I've also popped up in a number of other authors' books, a benefit of my long involvement with mysterydom.

Mike said...

Lana Lewis was Superman's other, other girlfriend.

Bill O said...

Keeping it closer to home - Mario Lanza on the Tony Randall Show. Penn and Teller has a show where they judge other magicians,one of whom has the stage name Mike Hammer. Is nothing sacred?

Howard Carter said...

Wow...Bill Crider reads this blog too :) Really is a small world sometimes.

Joseph Scarbrough said...

@Mike Thanks for the suggestion, but considering that Penny is the name of an overly popular character from THE BIG DANG THEORY, as well as that of a little Disney girl, among other examples, I don't believe it's a name that I would be using anytime soon; but Penny Pathogen is a creative name, keep up the good work.

VP81955 said...

Lana Lewis was Superman's other, other girlfriend.

Wrong Lana -- that was Lana Lang.

VP81955 said...

Tallulah Morehead said:

I do this all the time. My books are full of characters that use the names of my friends and/or enemies. (Enemies' names go onto villains only.) I also do that thing where I take a friend's middle name or nickname and put it with the name of the street they live on. Sometimes the characters have aspects of their namesakes, but not always. I also use intersections. For instance, in the South Bay there is an intersection of Torrance Boulevard and Del Amo Avenue. In My Lush Life a minor character is named Torrence Del Amo, and a major character is named Sherman Oakley.


As do I. If I mentioned this in an earlier thread, I apologize, but in the screenplay I just completed, the protagonist is named Colleen Cossitt -- "Colleen" for 1920s actress Colleen Moore of page-boy hairstyle fame (back in the day, that 'do was identified with her, not Louise Brooks) and "Cossitt" for a street in the Syracuse neighborhood where I grew up. (She later has a daughter called Stacy, which is the name of another neighborhood street.) Her love interest is Keswick Chesterton, a tweedy, nerdy scientist from an old-money San Francisco family. (I have never come across anyone with "Keswick" as a first name, another plus.) Colleen's best friend is named Meg Switlik -- in the late '60s, when my family was driving through New Jersey, we passed a school named "Switlik Elementary," and it stuck in my mind -- while the bad guy is named "Vito Cortez," a tribute to pre-Code actor Ricardo Cortez (who wasn't really of Latin descent, but a New Yorker born Jacob Krantz). Much of the action in the story takes place at a Las Vegas casino called the Bryson; Angelenos will know that as the name of one of the first Wilshire Boulevard high-rise apartments, and one I can see from my apartment a few blocks north.

Mike said...

@VP81955: Dude, that's why I wrote other, other girlfriend and not other girlfriend.
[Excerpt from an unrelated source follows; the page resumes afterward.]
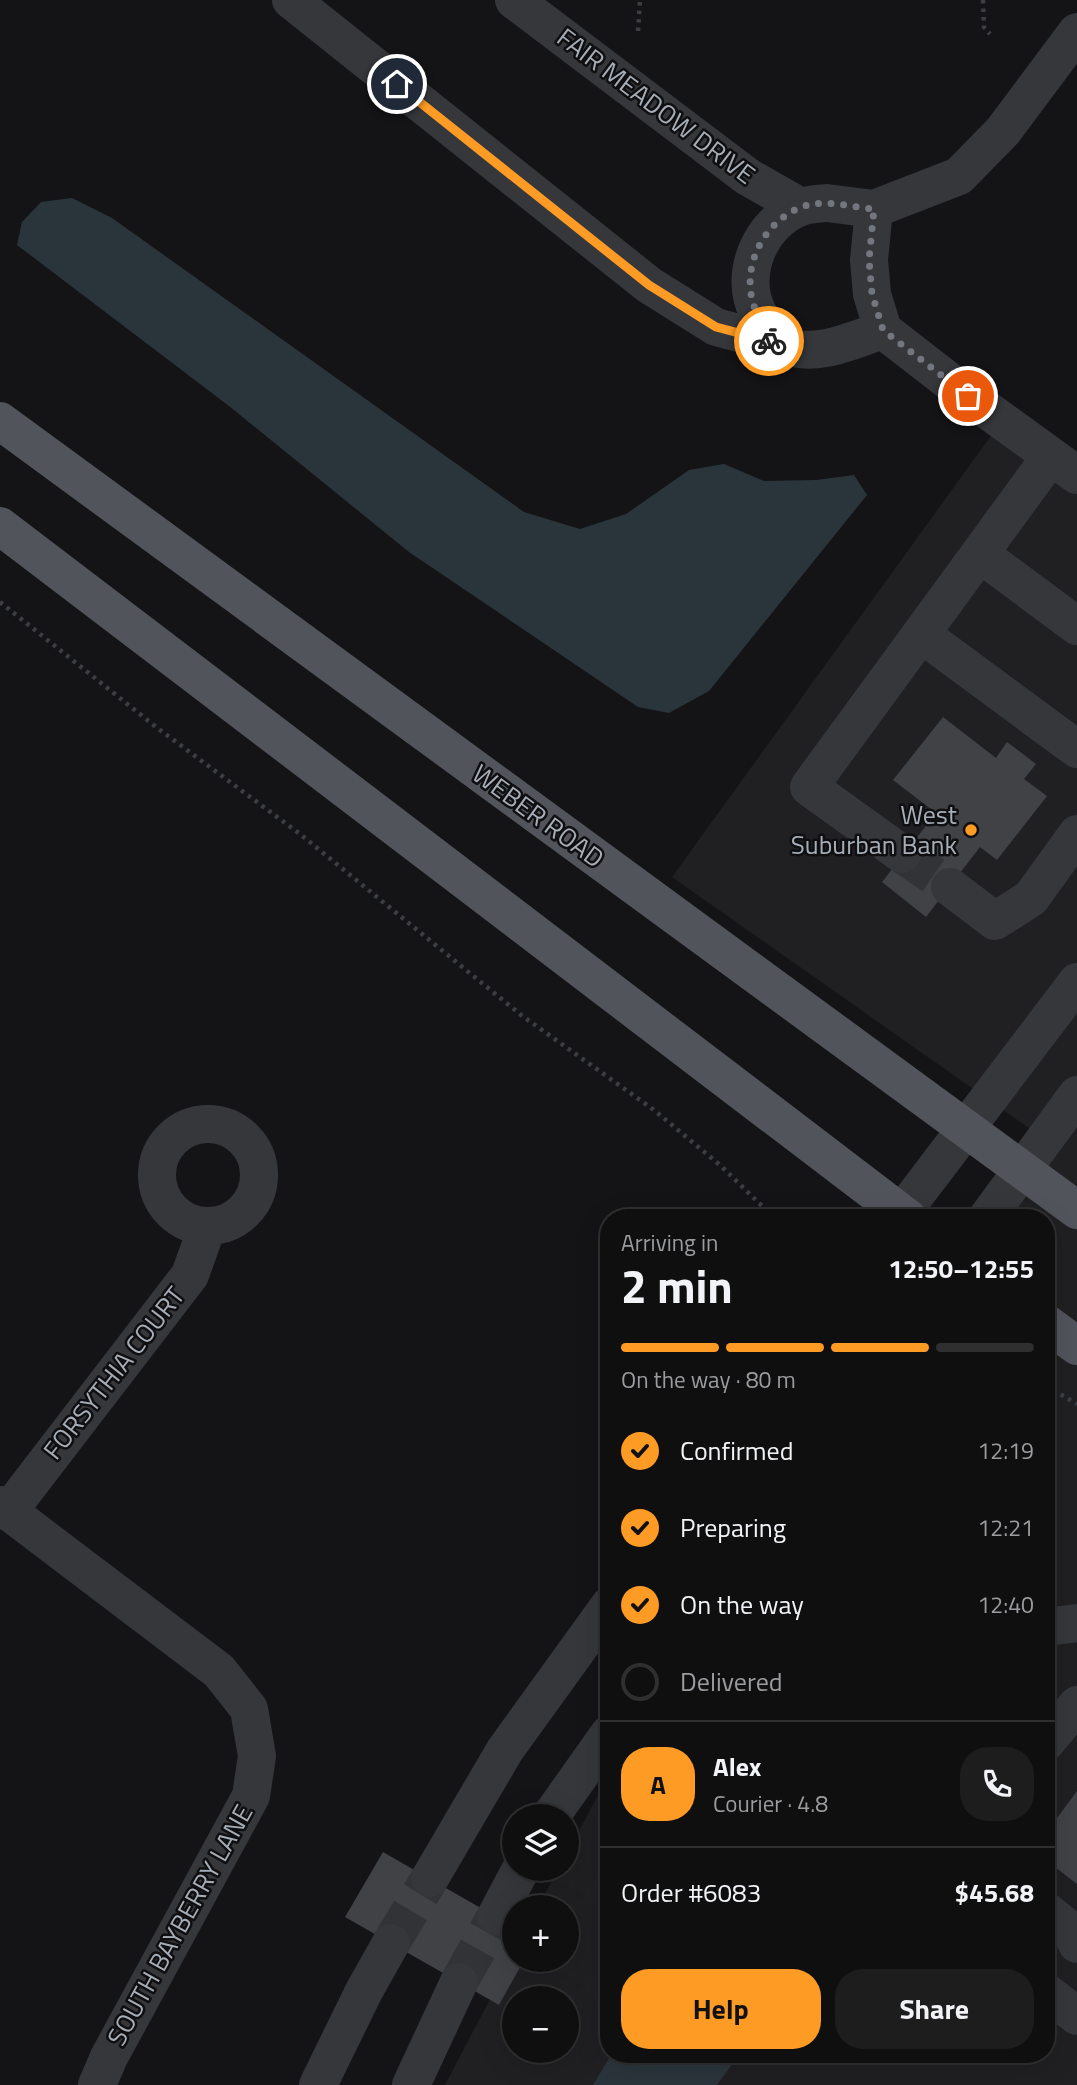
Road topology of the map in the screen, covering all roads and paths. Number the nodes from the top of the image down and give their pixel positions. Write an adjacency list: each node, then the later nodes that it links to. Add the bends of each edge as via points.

Though I fear there were other, more obscure girlfriends, all following the LL naming convention.
How are you enjoying Los Angeles? You seem to be out & about, seeing the sights, taking a healthy interest in your (as I recall) new surroundings.

@Joseph Scarbrough: Stephanie Streptococcus? Too Greek?

VP81955 said...

Mike, I'm loving Los Angeles. Had a great time a few hours ago at Warners watching the season-three premiere filming of "Mom" -- my only direct exposure to Anna, Allison and company from April 30 (when the final season 2 ep aired) to Nov. 5 (when this will air -- curse you, CBS and Thursday night football!).